I’m the first one to tell people they need to take better care of themselves. I get on my family, my friends, D, his family, and his friends. I’m the one they come to when something’s hurting or they feel like trash–I guess the acceptance to nursing school is the same thing as being a nurse, lol. But something I don’t do enough of is take care of myself. I’m like Superwoman in training–trying to take care of every damn body else, but not doing anything to make sure I’m functioning at my best. I’ve been sick and injured a lot this year, and haven’t really done anything about it. Just take the meds and move on. With all of the stress of planning a wedding, helping my mom and D’s mom get their retirement money right, the nursing school application process, and dealing with a job that makes me want to pull the twists out of my head one by one I forgot that I can’t do anything if I’m in bad shape. My body finally told on me and made me screech to a halt.
I’ve had serious pain and pressure in my head for about 12 days and was ignoring it. I was taking decongestants, thinking it was just another sinus infection (since I got moved to the new location for work, I’ve had 6 sinus infections–NOT normal, but just par for the course I assumed). but wasn’t getting any relief. D and everyone around me kept telling me to go to the doctor, but my hard headed self refused because I just knew that I’d be out of work for a day and I have so much in my inbox to do.

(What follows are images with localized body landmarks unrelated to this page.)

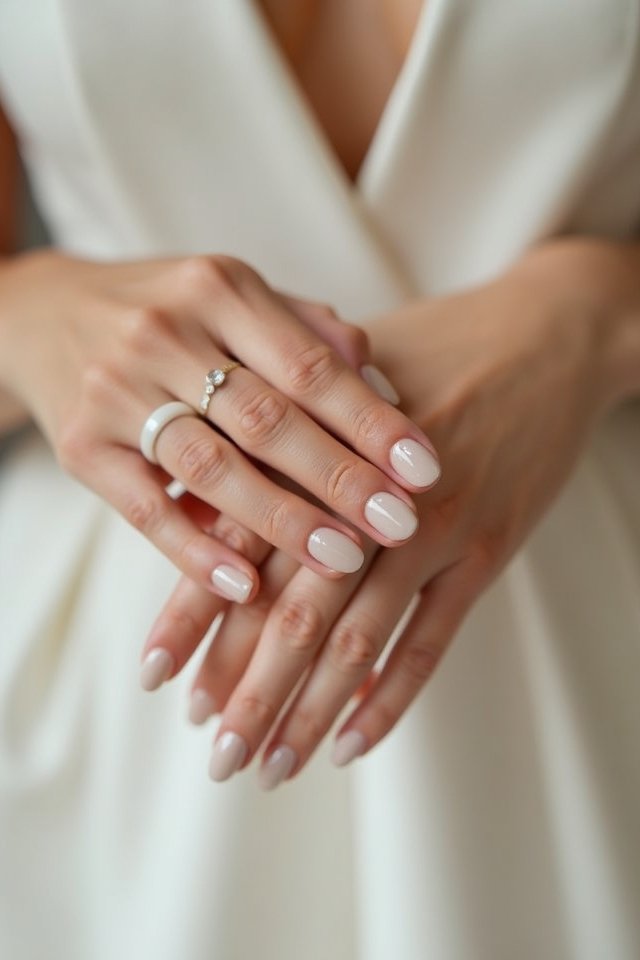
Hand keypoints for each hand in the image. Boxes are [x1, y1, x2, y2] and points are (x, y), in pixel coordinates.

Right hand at [0, 251, 439, 603]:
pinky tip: (244, 587)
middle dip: (341, 478)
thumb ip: (304, 330)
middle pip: (268, 418)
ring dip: (282, 520)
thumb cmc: (165, 310)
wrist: (44, 314)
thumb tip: (381, 381)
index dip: (371, 420)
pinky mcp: (83, 448)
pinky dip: (195, 552)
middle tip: (401, 525)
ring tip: (344, 560)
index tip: (424, 469)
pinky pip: (144, 508)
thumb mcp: (233, 297)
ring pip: (211, 466)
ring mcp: (117, 391)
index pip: (310, 364)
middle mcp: (166, 332)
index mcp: (219, 288)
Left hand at [144, 243, 615, 778]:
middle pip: (295, 608)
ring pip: (359, 638)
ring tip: (272, 766)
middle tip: (213, 754)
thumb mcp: (347, 370)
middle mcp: (371, 496)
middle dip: (249, 690)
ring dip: (311, 711)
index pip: (241, 546)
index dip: (197, 614)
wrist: (547, 335)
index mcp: (322, 445)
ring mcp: (436, 527)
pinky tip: (354, 743)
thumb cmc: (434, 349)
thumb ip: (277, 431)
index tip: (158, 676)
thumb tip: (199, 497)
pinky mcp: (489, 548)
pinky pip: (434, 639)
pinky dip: (392, 697)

Heh. On Monday, I went to work with my head still hurting. At about 11 AM, I leaned over to write something and I got soo disoriented and lightheaded and passed.the.fugg.out. My office is in a basement (let’s not talk about that right now), so no one knew I was on the ground. I got it together and called my receptionist who got the boss to take me to the ER (thank God I work on a hospital campus).
6 hours later, I was on my way home with an unknown diagnosis. I had what may have been a seizure, but the CT scans found nothing. My bloodwork was fine. So now I’m laid up at home with an appointment to see a neurologist. Can’t get to that work in my inbox because I can’t walk more than about 100 feet without getting unsteady. This is the longest I’ve been able to be at a computer to write this post. My primary doctor, D, my mom, and every one else that has some type of access to me has taken the time to remind me that if I had just been taking better care of myself from jump, this wouldn’t have happened.
I’m not trying to stand up on a soap box (cuz I can’t keep my balance right now anyway lol), but just reminding you to take better care of you. Even Superwoman has to rest. Hopefully I’ll be back to work tomorrow, but nothing there is so important that I can’t take the time to take care of me. I can’t take care of anyone until I take care of me.
Thanks D for staying up 36 hours to make sure I was okay.